Good morning: I hope I can access some creative ideas here, because I am stumped.
My lovely son, 16, is a kind, funny, thoughtful, intelligent, engaged ( in politics) young man.
But…..he is physically very inactive. He has a gym membership that rarely gets used, we have a dog we walk together sometimes. He eats far too much. I don’t have sugary things or high fat things at home often so he will take himself out and eat fast food. Alone, then come home and go to bed. Given the choice, he will literally spend days on his phone in bed.
He has gained a lot of weight and I struggle with this issue as well. I try to be a good role model and I am acutely aware of making too much of this issue, because of the impact it can have. On the other hand, I am starting to get worried especially for his adult life.
Lately people at his school have started to bully him by sending him images of overweight people. I have spoken with the school and organised a psychologist for my son, as perhaps someone who is not me might be easier for him to talk to. He gets really down about it, but any simple practical ideas I have ( let’s go swimming, eat fruit rather than biscuits, let’s go for a walk) are met with horrible resistance which leads to conflict. This in turn, triggers me, because it’s very similar to my living situation with his Dad before I left him. Yes, sometimes there are packets of biscuits which I should curtail, I know ☺️
I have suggested anti-depressants but he doesn’t want them.

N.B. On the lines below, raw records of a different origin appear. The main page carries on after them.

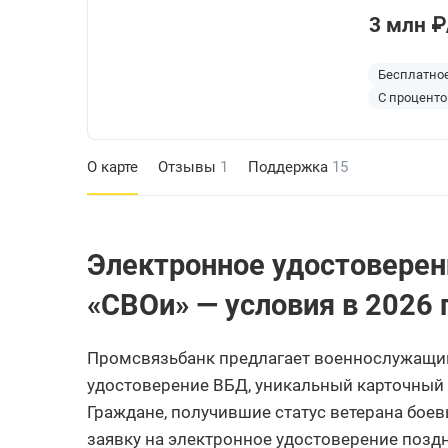
3 млн ₽
Бесплатно
С проценто
О карте
Отзывы
1
Поддержка
15
Электронное удостоверен
«СВОи» — условия в 2026 
Промсвязьбанк предлагает военнослужащи
удостоверение ВБД, уникальный карточный 
Граждане, получившие статус ветерана боев
заявку на электронное удостоверение поздн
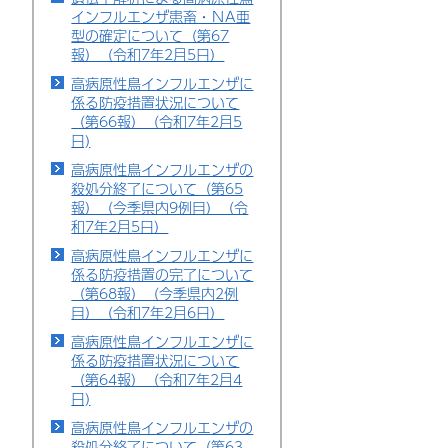
インフルエンザ患畜・ＮA亜
型の確定について（第67
報）（令和7年2月5日）
高病原性鳥インフルエンザに
係る防疫措置状況について
（第66報）（令和7年2月5
日)
高病原性鳥インフルエンザの
殺処分終了について（第65
報）（今季県内9例目）（令
和7年2月5日）
高病原性鳥インフルエンザに
係る防疫措置の完了について
（第68報）（今季県内2例
目）（令和7年2月6日）
高病原性鳥インフルエンザに
係る防疫措置状況について
（第64報）（令和7年2月4
日)
高病原性鳥インフルエンザの
殺処分終了について（第63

He has a friend who does karate and I have suggested I will pay for him to join their classes, but he just mumbles and then there’s no traction. Nothing is met with any enthusiasm. Maybe I’m a bit scared of him? Who knows? But I want him to be healthy and happy.
Impossible situation? Am I trying to change someone who doesn’t want to change? Like I tried to with his Dad?
apologies for long post. And thank you.